Online Structured Sparsity-based Moving Object Detection from Satellite Videos
This work addresses the need for real-time moving object detection in satellite video analysis, though it is incremental as it adapts existing batch-based methods to an online setting.
The paper tackled the problem of delayed processing in batch-based moving object detection from satellite videos by proposing an online method, O-LSD, which achieved comparable accuracy and time consumption to batch approaches with significantly reduced delay.

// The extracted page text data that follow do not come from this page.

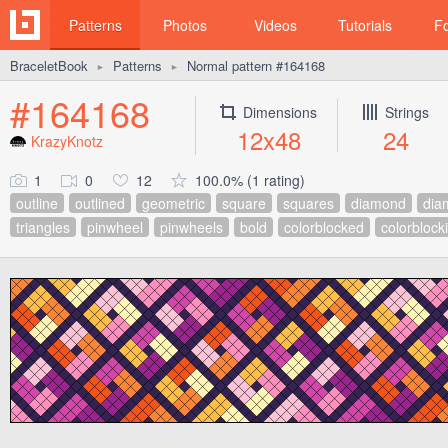
Patterns
Photos
Videos
Tutorials
F
BraceletBook
Patterns
Normal pattern #164168
►
►
#164168
Dimensions
Strings
12x48
24
KrazyKnotz
1
0
12
100.0% (1 rating)
outline
outlined
geometric
square
squares
diamond
dia
triangles
pinwheel
pinwheels
bold
colorblocked
colorblock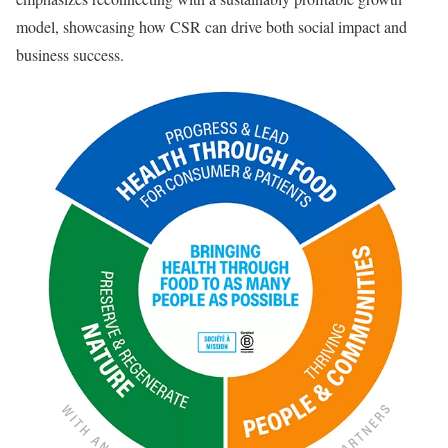
model, showcasing how CSR can drive both social impact and
business success.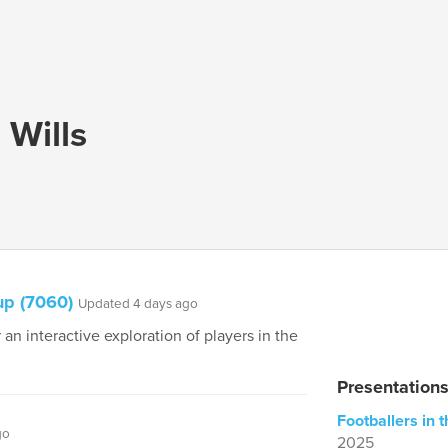
Wills
up (7060)
Updated 4 days ago
 an interactive exploration of players in the
Presentation
Footballers in
go
2025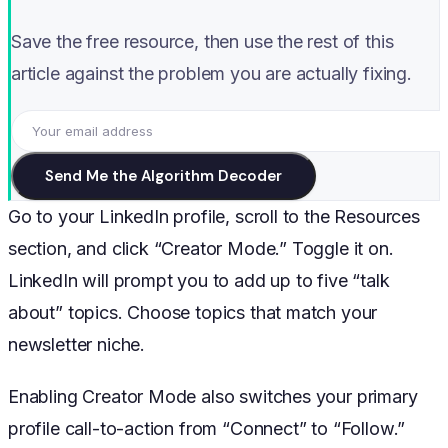
Save the free resource, then use the rest of this
article against the problem you are actually fixing.
Send Me the Algorithm Decoder
Go to your LinkedIn profile, scroll to the Resources
section, and click “Creator Mode.” Toggle it on.
LinkedIn will prompt you to add up to five “talk
about” topics. Choose topics that match your
newsletter niche.
Enabling Creator Mode also switches your primary
profile call-to-action from “Connect” to “Follow.”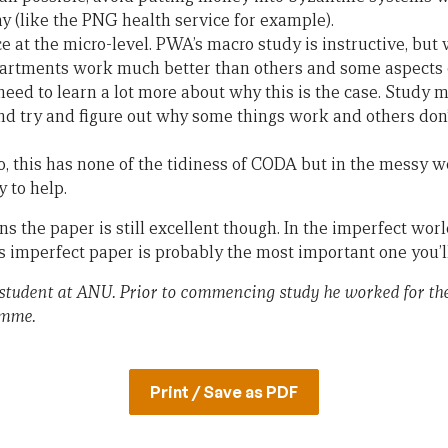
y (like the PNG health service for example).
 at the micro-level. PWA’s macro study is instructive, but
rtments work much better than others and some aspects
need to learn a lot more about why this is the case. Study 
and try and figure out why some things work and others don’
o, this has none of the tidiness of CODA but in the messy 
y to help.
ns the paper is still excellent though. In the imperfect worl
 imperfect paper is probably the most important one you’ll 
student at ANU. Prior to commencing study he worked for t
amme.
Print / Save as PDF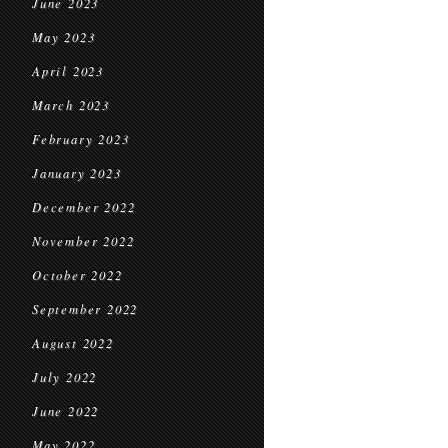
June 2023
May 2023
April 2023
March 2023
February 2023
January 2023
December 2022
November 2022
October 2022
September 2022
August 2022
July 2022
June 2022
May 2022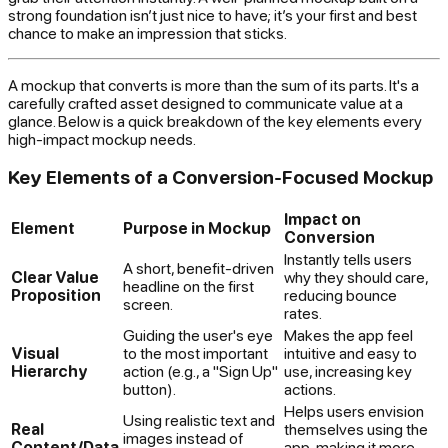
strong foundation isn’t just nice to have; it’s your first and best
chance to make an impression that sticks.
A mockup that converts is more than the sum of its parts. It's a
carefully crafted asset designed to communicate value at a
glance. Below is a quick breakdown of the key elements every
high-impact mockup needs.
Key Elements of a Conversion-Focused Mockup
Impact on
Element
Purpose in Mockup
Conversion
Instantly tells users
A short, benefit-driven
Clear Value
why
they should care,
headline on the first
Proposition
reducing bounce
screen.
rates.
Guiding the user's eye
Makes the app feel
Visual
to the most important
intuitive and easy to
Hierarchy
action (e.g., a "Sign Up"
use, increasing key
button).
actions.
Helps users envision
Using realistic text and
Real
themselves using the
images instead of
Content/Data
app, making it more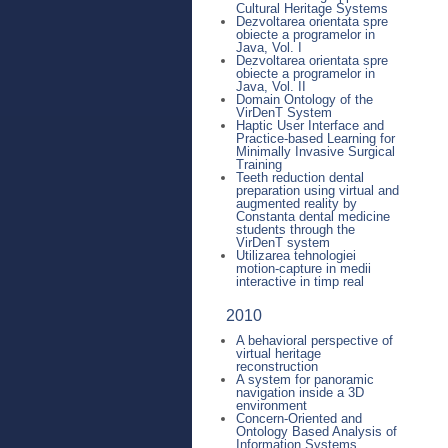
Cultural Heritage Systems
Dezvoltarea orientata spre
obiecte a programelor in
Java, Vol. I
Dezvoltarea orientata spre
obiecte a programelor in
Java, Vol. II
Domain Ontology of the
VirDenT System
Haptic User Interface and
Practice-based Learning for
Minimally Invasive Surgical
Training
Teeth reduction dental
preparation using virtual and
augmented reality by
Constanta dental medicine
students through the
VirDenT system
Utilizarea tehnologiei
motion-capture in medii
interactive in timp real
2010
A behavioral perspective of
virtual heritage
reconstruction
A system for panoramic
navigation inside a 3D
environment
Concern-Oriented and
Ontology Based Analysis of
Information Systems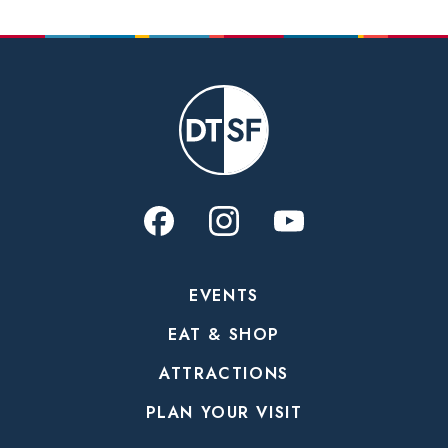
EVENTS
EAT & SHOP
ATTRACTIONS
PLAN YOUR VISIT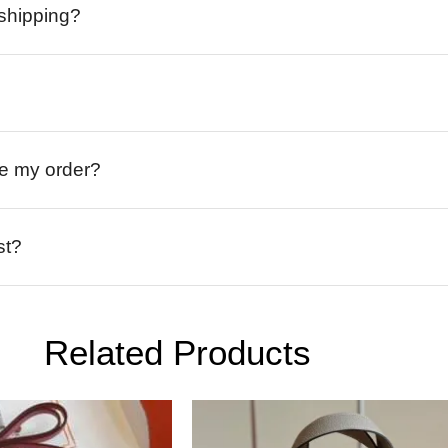
 shipping?
ive my order?
st?
Related Products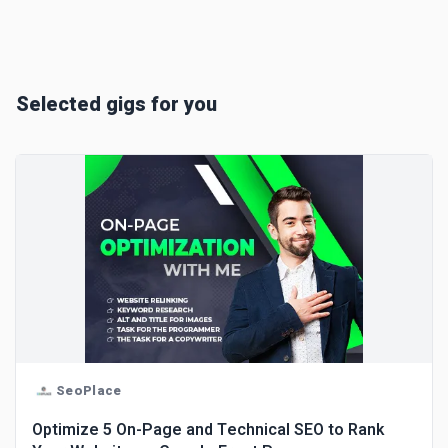
Selected gigs for you
SeoPlace
Optimize 5 On-Page and Technical SEO to Rank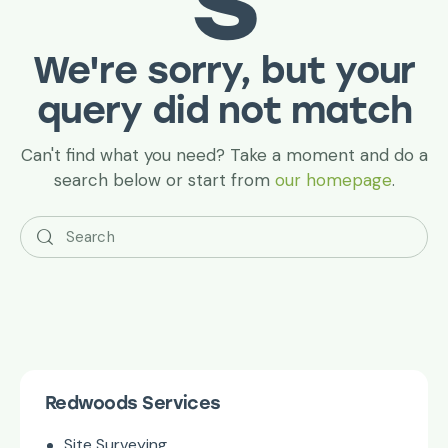
We're sorry, but your
query did not match
Can't find what you need? Take a moment and do a
search below or start from
our homepage
.
Redwoods Services
Site Surveying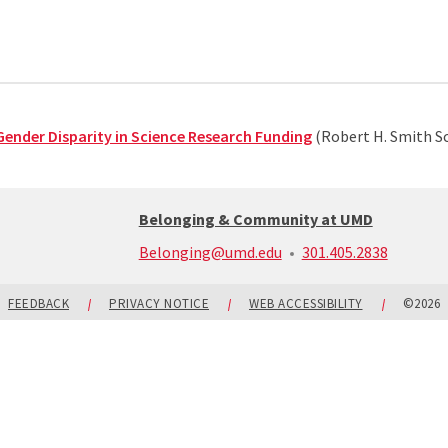
ender Disparity in Science Research Funding
(Robert H. Smith Sc
Belonging & Community at UMD
call:
Belonging@umd.edu
301.405.2838
301-
405-
2838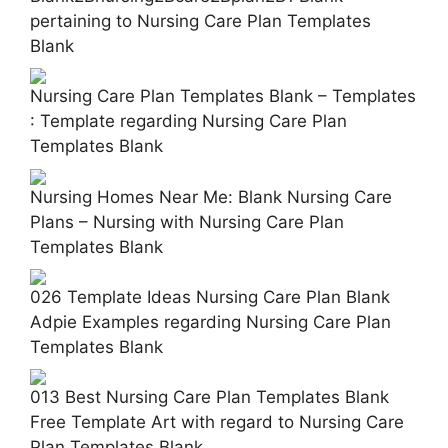
pertaining to Nursing Care Plan Templates
Blank
Nursing Care Plan Templates Blank – Templates
: Template regarding Nursing Care Plan
Templates Blank
Nursing Homes Near Me: Blank Nursing Care
Plans – Nursing with Nursing Care Plan
Templates Blank
026 Template Ideas Nursing Care Plan Blank
Adpie Examples regarding Nursing Care Plan
Templates Blank
013 Best Nursing Care Plan Templates Blank
Free Template Art with regard to Nursing Care
Plan Templates Blank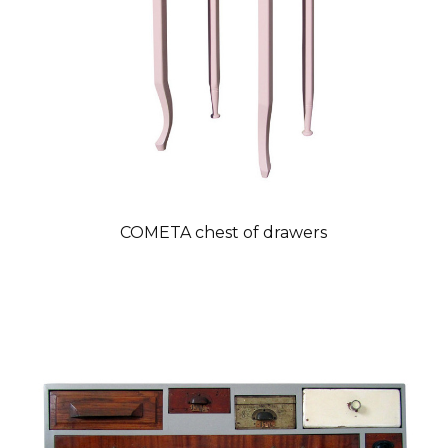
COMETA chest of drawers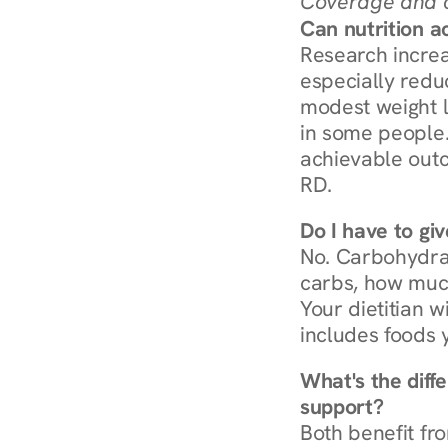
Coverage and c
Can nutrition a
Research increa
especially redu
modest weight l
in some people. 
achievable outc
RD.
Do I have to gi
No. Carbohydra
carbs, how much
Your dietitian w
includes foods 
What's the diff
support?
Both benefit fro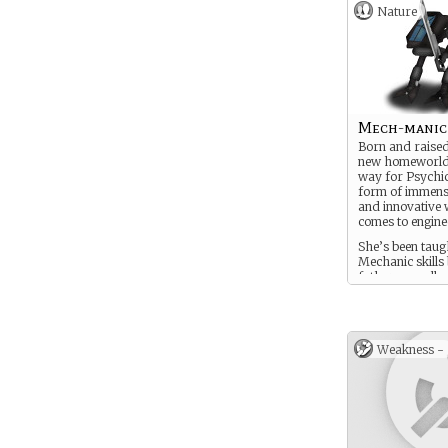
Nature
Mech-manic
Born and raised
new homeworld
way for Psychic
form of immense
and innovative 
comes to engine
She’s been tau
Mechanic skills
father as-well a
Mech-Piloting.
Weakness -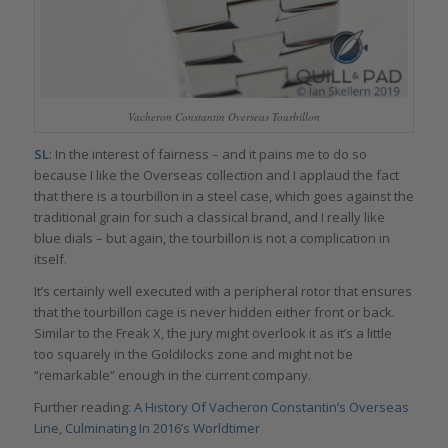
Vacheron Constantin Overseas Tourbillon
SL
: In the interest of fairness – and it pains me to do so
because I like the Overseas collection and I applaud the fact
that there is a tourbillon in a steel case, which goes against the
traditional grain for such a classical brand, and I really like
blue dials – but again, the tourbillon is not a complication in
itself.
It’s certainly well executed with a peripheral rotor that ensures
that the tourbillon cage is never hidden either front or back.
Similar to the Freak X, the jury might overlook it as it’s a little
too squarely in the Goldilocks zone and might not be
“remarkable” enough in the current company.
Further reading:
A History Of Vacheron Constantin’s Overseas
Line, Culminating In 2016’s Worldtimer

Inspired by the recent developments in computer vision, low-rank and structured sparse matrix decomposition can be potentially be used for extract moving objects in satellite videos. This set of approaches seeks for rank minimization on the background that typically requires batch-based optimization over a sequence of frames, which causes delays in processing and limits their applications. To remedy this delay, we propose an Online Low-rank and Structured Sparse Decomposition (O-LSD). O-LSD reformulates the batch-based low-rank matrix decomposition with the structured sparse penalty to its equivalent frame-wise separable counterpart, which then defines a stochastic optimization problem for online subspace basis estimation. In order to promote online processing, O-LSD conducts the foreground and background separation and the subspace basis update alternatingly for every frame in a video. We also show the convergence of O-LSD theoretically. Experimental results on two satellite videos demonstrate the performance of O-LSD in term of accuracy and time consumption is comparable with the batch-based approaches with significantly reduced delay in processing.